Elenco compiti:
**1)** Riscrivi il testo sulla SNAI, tutto ciò che va da "Sono stati concordati" fino a "corso di registrazione).", sostituendo "Regioni" con "Province".
**2)** Estendi il testo sulla SNAI oltre la sua ultima frase.
== Estratto fornito ==
Sono stati concordati con le Regioni, in modo molto rapido, i nuovi criteri per l’accesso alla SNAI (rif. Delibera CIPESS n. 41/2022 in corso di registrazione).
In primo luogo, si è lavorato per il rafforzamento delle vecchie aree a cui sono state assegnate risorse pari a 300 mila euro per area, per un finanziamento complessivo di 21,6 milioni di euro.
In secondo luogo, è stato istituito un progetto speciale per le Isole Minori, che coinvolge 35 Comuni distribuiti in 7 Regioni, con un finanziamento di 11,4 milioni di euro.
L’Accordo ha confermato i principali aspetti distintivi della Strategia nazionale per le aree interne, introducendo al contempo anche elementi di discontinuità volti a superare alcune criticità rilevate nel processo di definizione ed attuazione delle strategie di area.
In particolare, cercando di riassumere brevemente le linee guida, la definizione delle aree deve avvenire tra quelle in condizione strutturale complessa dovuta alla lontananza dai poli primari in grado di offrire adeguati livelli di servizi essenziali e caratterizzate dalla necessità di contrastarne lo spopolamento. Occorre trovare, altresì, un equilibrio tra il consolidamento delle aree già interessate dalla programmazione 2014-2020 con l’opportunità di elaborare strategie in altre aree interne o a vocazione rurale.
Gli interventi e gli obiettivi verteranno su alcuni principali servizi, come l’istruzione, la salute, la mobilità, azioni per le attività produttive nonché interventi sulla cultura, sul patrimonio e sul turismo sostenibile.
Le Autorità centrali di coordinamento d’intesa con le Regioni e con il partenariato istituzionale territoriale individuano le caratteristiche fondamentali degli strumenti amministrativi e negoziali da adottare ai fini della programmazione e attuazione delle Strategie territoriali. Alcune azioni di supporto verranno eseguite in determinate ipotesi, come ad esempio accompagnare processi deliberativi o compiti tecnico-amministrativi complessi. Infine, viene confermata la governance multilivello (Stato, Regioni e Associazioni di Comuni) della SNAI, con il rinnovato impegno alla semplificazione delle procedure e al rafforzamento delle capacità amministrative e tecniche locali e delle associazioni di Comuni e con il coordinamento strategico del Comitato Tecnico Aree Interne.
Sarà sempre l’Accordo di partenariato a stabilire che, durante la prima formulazione dei programmi si procederà all’individuazione dei territori e coalizioni da sostenere con le Strategie territoriali, fermo restando opportuni aggiustamenti successivi.
===
== Materiale di partenza ==
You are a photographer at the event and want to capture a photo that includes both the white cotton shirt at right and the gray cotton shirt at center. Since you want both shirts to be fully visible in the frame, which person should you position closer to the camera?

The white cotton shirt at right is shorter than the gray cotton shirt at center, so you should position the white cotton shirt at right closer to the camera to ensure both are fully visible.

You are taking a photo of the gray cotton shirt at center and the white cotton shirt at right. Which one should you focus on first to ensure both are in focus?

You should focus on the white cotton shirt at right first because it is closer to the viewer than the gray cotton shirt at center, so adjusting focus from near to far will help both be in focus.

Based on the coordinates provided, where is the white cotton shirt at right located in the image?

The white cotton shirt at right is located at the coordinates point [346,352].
===
Elenco risposte:
**1)**
Sono stati concordati con le Province, in modo molto rapido, i nuovi criteri per l’accesso alla SNAI (rif. Delibera CIPESS n. 41/2022 in corso di registrazione).

**2)**
Conseguentemente, in conformità a quanto previsto dall’Accordo di partenariato, di cui peraltro è parte integrante, è stata aggiornata la Mappa delle Aree Interne (Mappa AI 2020), con tecniche realizzate dall’ISTAT.
Seguendo l’approccio teorico e i criteri già adottati nella definizione della prima mappatura, l’aggiornamento della Mappa è avvenuto in due distinte fasi.
Una prima con cui sono stati individuati i Comuni con le caratteristiche di “Centri di offerta di servizi” (o Poli), ossia Comuni in grado di offrire simultaneamente determinati servizi essenziali, come ad esempio un’articolata offerta scolastica superiore, un ospedale sede di Dipartimento di Urgenza e Accettazione (DEA) e una stazione ferroviaria di livello minimo Silver.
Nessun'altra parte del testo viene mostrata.